Now, try write a query to answer the question, how much revenue was there at each location?

ANSWER (option 1) pd.read_sql(""" SELECT state, city, address, SUM(quantity*price) AS dollars FROM locations INNER JOIN sales ON locations.location_id = sales.location_id GROUP BY state, city, address""", connection)
ANSWER (option 2) pd.read_sql(""" SELECT state, city, address, SUM(quantity*price) AS dollars FROM locations INNER JOIN sales ON locations.location_id = sales.location_id GROUP BY locations.location_id""", connection)

Part 2: Counting Cells

Run the following:

import numpy as np
a = np.array([
    [0,0,5,8],
    [1,2,4,8],
    [2,4,6,9],
])

How many even numbers are in this matrix? What percentage of the numbers are even? We'll walk you through the solution. Please run each step (which builds on the previous) to see what's happening.

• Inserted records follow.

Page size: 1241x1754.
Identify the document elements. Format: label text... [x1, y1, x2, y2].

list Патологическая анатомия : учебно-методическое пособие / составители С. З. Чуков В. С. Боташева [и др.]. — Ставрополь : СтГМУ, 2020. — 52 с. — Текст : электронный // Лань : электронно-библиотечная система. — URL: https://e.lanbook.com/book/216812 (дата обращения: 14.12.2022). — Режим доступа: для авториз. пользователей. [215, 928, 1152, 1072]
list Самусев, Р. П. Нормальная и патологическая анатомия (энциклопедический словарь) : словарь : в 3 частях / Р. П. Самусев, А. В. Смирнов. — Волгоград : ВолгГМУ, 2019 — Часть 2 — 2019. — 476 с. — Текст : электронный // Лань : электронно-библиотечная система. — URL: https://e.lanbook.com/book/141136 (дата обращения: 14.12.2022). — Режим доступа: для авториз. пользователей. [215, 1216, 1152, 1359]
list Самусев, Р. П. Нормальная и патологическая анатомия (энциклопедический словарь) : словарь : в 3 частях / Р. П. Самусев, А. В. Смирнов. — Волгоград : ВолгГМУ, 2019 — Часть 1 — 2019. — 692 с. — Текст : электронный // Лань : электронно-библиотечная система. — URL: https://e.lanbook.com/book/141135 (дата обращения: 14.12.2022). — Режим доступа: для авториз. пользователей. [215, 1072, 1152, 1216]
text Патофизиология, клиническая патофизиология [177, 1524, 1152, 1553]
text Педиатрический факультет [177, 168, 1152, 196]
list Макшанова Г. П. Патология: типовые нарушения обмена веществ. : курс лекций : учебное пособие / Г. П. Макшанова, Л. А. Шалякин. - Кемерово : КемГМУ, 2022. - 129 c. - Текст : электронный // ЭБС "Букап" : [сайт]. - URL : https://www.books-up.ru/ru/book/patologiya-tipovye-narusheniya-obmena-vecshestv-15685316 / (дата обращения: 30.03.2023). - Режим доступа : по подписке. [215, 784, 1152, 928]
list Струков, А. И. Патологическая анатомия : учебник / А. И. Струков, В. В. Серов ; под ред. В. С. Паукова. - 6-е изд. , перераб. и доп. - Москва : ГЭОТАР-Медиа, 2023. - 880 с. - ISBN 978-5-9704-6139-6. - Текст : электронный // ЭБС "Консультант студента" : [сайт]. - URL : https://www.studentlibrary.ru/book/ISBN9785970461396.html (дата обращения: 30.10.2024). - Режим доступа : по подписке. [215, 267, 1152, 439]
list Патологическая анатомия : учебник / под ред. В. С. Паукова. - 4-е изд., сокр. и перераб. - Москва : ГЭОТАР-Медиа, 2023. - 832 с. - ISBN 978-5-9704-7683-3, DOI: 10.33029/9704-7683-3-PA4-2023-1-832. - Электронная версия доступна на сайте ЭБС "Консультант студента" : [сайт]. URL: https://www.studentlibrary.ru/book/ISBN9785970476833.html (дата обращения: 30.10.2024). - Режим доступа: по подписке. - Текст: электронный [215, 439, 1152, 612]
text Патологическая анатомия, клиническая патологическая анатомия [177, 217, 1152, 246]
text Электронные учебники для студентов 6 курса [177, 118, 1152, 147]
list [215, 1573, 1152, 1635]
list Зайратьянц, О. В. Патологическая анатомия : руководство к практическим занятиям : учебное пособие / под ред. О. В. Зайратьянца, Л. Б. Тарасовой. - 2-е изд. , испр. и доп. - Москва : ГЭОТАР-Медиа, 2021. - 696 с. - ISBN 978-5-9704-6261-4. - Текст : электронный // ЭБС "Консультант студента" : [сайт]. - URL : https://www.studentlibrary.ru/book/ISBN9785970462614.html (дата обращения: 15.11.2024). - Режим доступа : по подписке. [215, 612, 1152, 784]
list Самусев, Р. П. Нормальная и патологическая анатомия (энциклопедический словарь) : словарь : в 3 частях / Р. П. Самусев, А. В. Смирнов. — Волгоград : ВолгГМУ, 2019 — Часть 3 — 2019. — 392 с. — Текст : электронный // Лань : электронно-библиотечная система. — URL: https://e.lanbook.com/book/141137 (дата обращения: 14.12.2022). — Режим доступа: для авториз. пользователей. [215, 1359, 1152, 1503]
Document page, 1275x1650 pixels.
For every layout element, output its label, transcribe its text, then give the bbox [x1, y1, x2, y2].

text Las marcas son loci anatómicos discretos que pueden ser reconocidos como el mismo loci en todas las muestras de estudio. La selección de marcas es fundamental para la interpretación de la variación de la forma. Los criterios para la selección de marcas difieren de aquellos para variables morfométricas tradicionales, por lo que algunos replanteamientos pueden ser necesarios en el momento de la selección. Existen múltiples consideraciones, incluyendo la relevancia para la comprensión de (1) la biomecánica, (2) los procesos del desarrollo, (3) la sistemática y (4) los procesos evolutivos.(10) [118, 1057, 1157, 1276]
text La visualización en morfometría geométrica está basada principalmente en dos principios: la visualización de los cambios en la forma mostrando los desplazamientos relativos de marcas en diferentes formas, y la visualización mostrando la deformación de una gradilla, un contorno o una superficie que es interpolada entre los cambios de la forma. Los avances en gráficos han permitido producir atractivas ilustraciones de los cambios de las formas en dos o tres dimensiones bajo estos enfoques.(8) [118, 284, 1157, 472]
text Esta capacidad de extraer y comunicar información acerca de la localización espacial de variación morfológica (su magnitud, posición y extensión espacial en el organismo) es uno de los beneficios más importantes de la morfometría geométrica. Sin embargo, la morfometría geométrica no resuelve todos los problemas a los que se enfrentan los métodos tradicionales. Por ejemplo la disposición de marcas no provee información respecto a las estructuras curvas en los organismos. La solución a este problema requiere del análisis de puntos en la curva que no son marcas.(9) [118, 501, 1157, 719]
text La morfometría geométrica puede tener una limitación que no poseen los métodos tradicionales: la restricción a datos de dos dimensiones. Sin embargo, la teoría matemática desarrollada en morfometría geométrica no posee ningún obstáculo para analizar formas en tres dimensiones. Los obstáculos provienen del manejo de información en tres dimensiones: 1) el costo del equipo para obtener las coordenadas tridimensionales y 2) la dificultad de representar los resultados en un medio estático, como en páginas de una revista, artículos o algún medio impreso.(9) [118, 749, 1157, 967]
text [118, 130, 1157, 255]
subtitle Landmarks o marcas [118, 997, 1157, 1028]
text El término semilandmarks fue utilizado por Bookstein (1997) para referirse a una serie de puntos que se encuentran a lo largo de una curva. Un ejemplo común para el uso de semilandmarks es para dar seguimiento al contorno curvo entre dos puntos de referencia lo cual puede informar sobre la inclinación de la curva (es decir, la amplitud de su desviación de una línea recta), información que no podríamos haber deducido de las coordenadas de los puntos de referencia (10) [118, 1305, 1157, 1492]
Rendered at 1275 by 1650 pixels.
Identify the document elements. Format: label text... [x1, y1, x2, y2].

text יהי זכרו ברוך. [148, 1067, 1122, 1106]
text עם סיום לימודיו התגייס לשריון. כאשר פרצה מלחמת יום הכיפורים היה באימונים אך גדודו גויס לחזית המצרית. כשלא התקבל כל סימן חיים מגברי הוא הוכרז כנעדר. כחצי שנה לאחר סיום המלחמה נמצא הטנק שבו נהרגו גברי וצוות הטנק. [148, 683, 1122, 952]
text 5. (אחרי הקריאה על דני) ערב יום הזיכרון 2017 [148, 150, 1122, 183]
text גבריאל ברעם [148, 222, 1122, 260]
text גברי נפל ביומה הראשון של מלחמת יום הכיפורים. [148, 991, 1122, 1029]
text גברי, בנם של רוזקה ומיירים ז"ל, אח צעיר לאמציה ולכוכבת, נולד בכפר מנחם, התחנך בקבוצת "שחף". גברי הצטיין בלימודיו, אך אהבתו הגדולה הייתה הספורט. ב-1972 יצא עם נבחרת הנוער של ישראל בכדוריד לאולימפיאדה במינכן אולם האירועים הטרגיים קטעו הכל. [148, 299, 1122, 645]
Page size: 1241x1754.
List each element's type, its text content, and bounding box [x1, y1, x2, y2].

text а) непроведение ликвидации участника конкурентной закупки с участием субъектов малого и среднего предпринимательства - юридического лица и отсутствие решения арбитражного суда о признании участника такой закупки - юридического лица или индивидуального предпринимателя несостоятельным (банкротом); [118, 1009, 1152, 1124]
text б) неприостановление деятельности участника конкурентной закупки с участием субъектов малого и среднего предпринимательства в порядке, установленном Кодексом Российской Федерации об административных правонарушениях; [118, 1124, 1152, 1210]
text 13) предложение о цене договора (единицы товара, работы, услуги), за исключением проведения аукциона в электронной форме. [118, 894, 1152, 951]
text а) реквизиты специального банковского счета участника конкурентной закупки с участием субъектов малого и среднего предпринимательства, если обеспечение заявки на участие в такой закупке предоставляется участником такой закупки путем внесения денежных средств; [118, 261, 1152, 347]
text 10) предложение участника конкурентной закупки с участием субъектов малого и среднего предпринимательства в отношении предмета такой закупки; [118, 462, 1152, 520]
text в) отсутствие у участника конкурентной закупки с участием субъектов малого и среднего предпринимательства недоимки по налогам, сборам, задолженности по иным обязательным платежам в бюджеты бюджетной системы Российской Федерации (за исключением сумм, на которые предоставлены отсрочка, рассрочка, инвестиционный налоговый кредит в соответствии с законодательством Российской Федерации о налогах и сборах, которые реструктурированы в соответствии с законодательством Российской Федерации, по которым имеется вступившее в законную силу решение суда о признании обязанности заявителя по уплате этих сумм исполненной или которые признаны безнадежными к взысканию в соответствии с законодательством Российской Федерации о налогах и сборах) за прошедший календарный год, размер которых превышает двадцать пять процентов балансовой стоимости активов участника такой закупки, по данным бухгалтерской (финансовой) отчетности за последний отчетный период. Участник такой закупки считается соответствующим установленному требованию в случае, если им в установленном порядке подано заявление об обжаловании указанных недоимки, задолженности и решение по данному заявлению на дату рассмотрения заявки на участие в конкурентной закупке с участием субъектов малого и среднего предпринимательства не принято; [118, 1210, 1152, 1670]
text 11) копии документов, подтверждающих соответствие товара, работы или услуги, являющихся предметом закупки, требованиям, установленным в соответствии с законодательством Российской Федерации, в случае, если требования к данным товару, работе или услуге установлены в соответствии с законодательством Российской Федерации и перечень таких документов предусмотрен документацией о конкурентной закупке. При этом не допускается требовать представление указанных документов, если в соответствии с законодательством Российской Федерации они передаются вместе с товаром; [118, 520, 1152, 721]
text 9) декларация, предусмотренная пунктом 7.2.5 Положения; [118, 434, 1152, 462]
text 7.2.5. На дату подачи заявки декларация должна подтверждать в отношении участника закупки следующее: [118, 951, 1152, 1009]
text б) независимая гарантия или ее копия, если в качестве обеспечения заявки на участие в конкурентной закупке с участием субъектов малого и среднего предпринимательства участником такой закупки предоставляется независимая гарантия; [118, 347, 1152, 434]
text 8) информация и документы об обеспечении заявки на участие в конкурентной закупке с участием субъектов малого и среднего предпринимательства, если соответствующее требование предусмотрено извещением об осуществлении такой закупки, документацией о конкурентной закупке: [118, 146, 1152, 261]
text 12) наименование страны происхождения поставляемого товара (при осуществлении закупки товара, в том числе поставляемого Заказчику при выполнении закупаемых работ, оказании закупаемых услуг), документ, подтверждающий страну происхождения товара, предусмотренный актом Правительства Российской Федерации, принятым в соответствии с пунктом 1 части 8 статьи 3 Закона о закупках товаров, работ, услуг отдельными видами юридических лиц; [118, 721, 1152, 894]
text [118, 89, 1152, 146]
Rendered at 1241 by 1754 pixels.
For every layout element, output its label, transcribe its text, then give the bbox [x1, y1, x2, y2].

First step, mod by 2, to get a 0 in every odd cell:

a % 2

Now, let's do an elementwise comparison to get a True in every place where there is an even number:

a % 2 == 0

It will be easier to count matches if we represent True as 1 and False as 0:

(a % 2 == 0).astype(int)

How many is that?

(a % 2 == 0).astype(int).sum()

And what percent of the total is that?

(a % 2 == 0).astype(int).mean() * 100

This may be useful for counting what percentage of an area matches a given land type in P5.